First, the terms of Professor Moran’s challenge make no reference to fundamentalist Christians; they simply refer to “evolutionary biologists” versus “creationists who argue against evolution.” And as we’ve seen, Professor Moran interprets the term “creationist” very broadly, as including not only Intelligent Design theorists but also the biologist and Darwin-defender Ken Miller.
Second, fundamentalist Christians are open to a certain degree of persuasion: while they hold fast to the inerrancy of Scripture, they are willing to allow that their particular interpretation of Scripture may be mistaken.
Third, fundamentalist Christians do not claim that you can’t be a Christian unless believe in Young Earth (or Old Earth) creationism, whereas evolutionary biologists like Professor Moran are adamant that you can’t be an evolutionist unless you believe that the process of evolution was entirely unguided. It’s not hard to see who’s being more intolerant here.
4. Evolutionary biologists as thought police: further proof of ideological bias
Queen Elizabeth I is supposed to have once famously remarked, “I would not open windows into men’s souls.” But today’s evolutionary biologists apparently think otherwise. Some of them have gone on the record as saying that science students who hold personal beliefs (e.g. a belief in creationism) which are at variance with the currently accepted findings in their field of science, should not be allowed to graduate, no matter how well they understand the science in their field. That means that if you’re a biology student at university and you get 100% on all your examinations, and you also happen to be a creationist or an Intelligent Design theorist, then you shouldn’t be allowed to graduate.

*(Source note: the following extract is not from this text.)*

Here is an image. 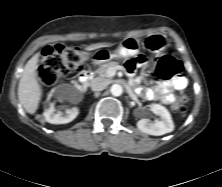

Eugenie C. Scott, a former executive director of the National Center for Science Education, openly admitted as much in an interview with Cornelia Dean of the New York Times (Believing Scripture but Playing by Science’s Rules, February 12, 2007):
…Dr. Scott, a former professor of physical anthropology at the University of Colorado, said in an interview that graduate admissions committees were entitled to consider the difficulties that would arise from admitting a doctoral candidate with views “so at variance with what we consider standard science.” She said such students “would require so much remedial instruction it would not be worth my time.”
That is not religious discrimination, she added, it is discrimination “on the basis of science.”
Professor Moran shares the same bias. In a post dated December 29, 2007, he declared that he would flunk any student of his who admitted to being a creationist, even if that student was able to demonstrate his/her understanding of evolution:
As we’ve seen time and time again on the blogs (and elsewhere), the Christian fundamentalists have erected very strong barriers against learning. It really doesn’t matter how much they are exposed to rational thinking and basic scientific evidence. They still refuse to listen.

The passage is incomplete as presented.